Source material:
============================================================

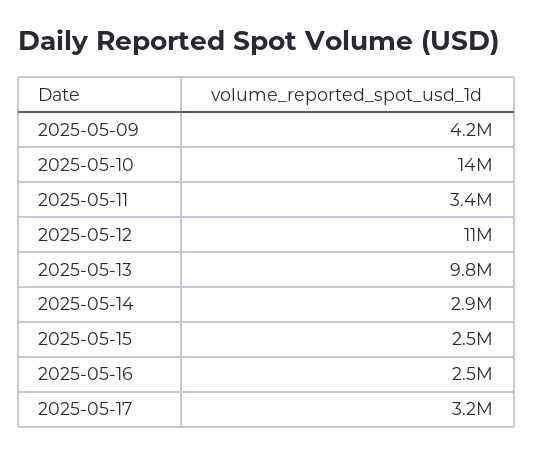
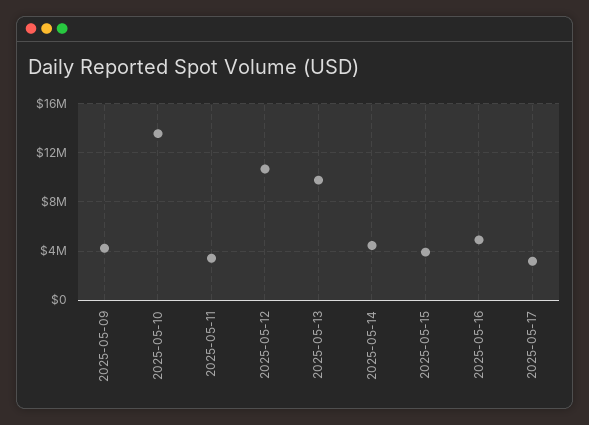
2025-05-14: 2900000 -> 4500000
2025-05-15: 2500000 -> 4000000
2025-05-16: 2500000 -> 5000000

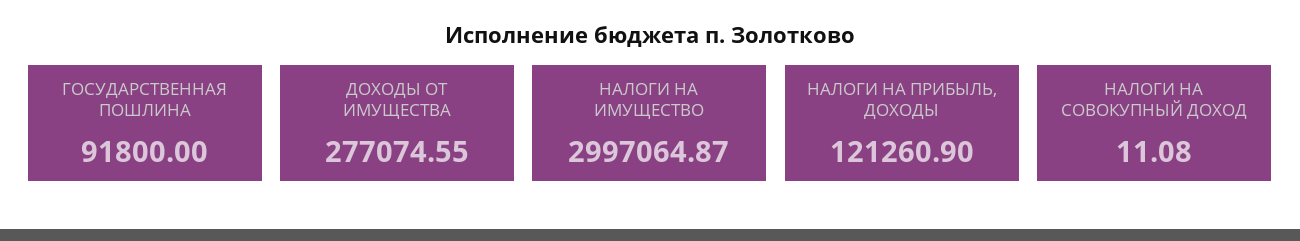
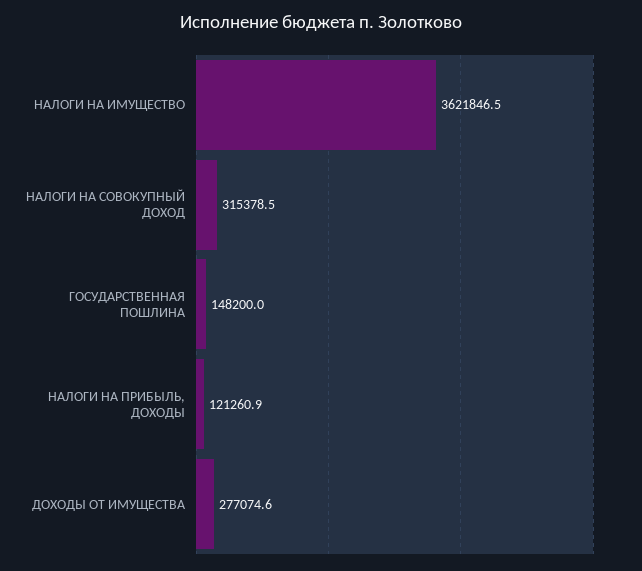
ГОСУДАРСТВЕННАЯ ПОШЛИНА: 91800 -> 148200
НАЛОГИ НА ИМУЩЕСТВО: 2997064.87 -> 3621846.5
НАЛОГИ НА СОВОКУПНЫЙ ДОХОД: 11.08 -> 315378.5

============================================================

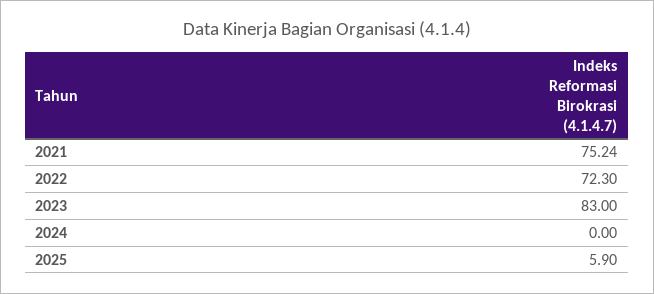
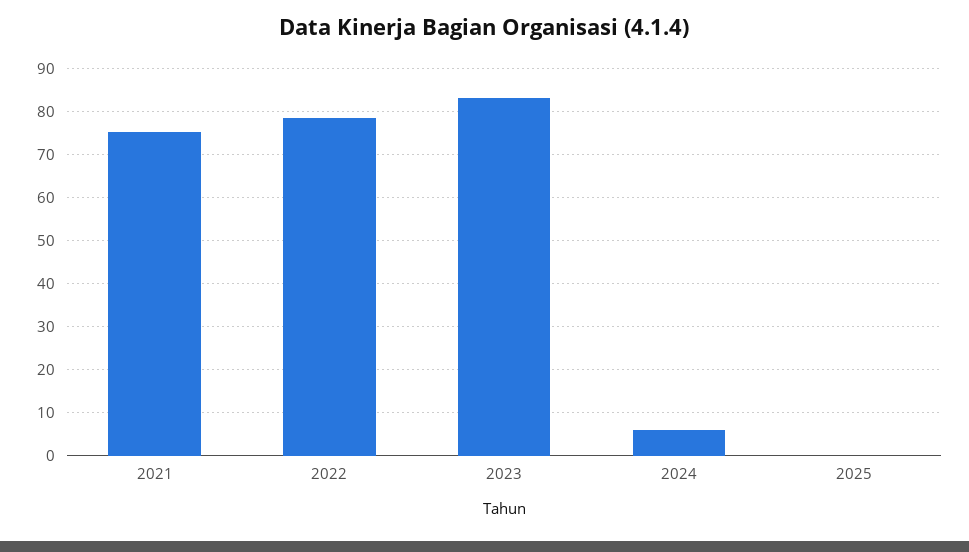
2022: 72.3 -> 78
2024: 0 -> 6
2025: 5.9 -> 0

============================================================

Task to carry out: I'd like the lines above repeated exactly, from the one that contains "2025-05-15: 2500000 -> 4000000" through the one that contains "НАЛОГИ НА СОВОКУПНЫЙ ДОХОД: 11.08 -> 315378.5", with no pictures.

Written solution:
2025-05-15: 2500000 -> 4000000
2025-05-16: 2500000 -> 5000000

ГОСУДАРСТВЕННАЯ ПОШЛИНА: 91800 -> 148200
НАЛОГИ НА ИМУЩЕСТВО: 2997064.87 -> 3621846.5
НАЛОГИ НА СОВОКУПНЫЙ ДОХОД: 11.08 -> 315378.5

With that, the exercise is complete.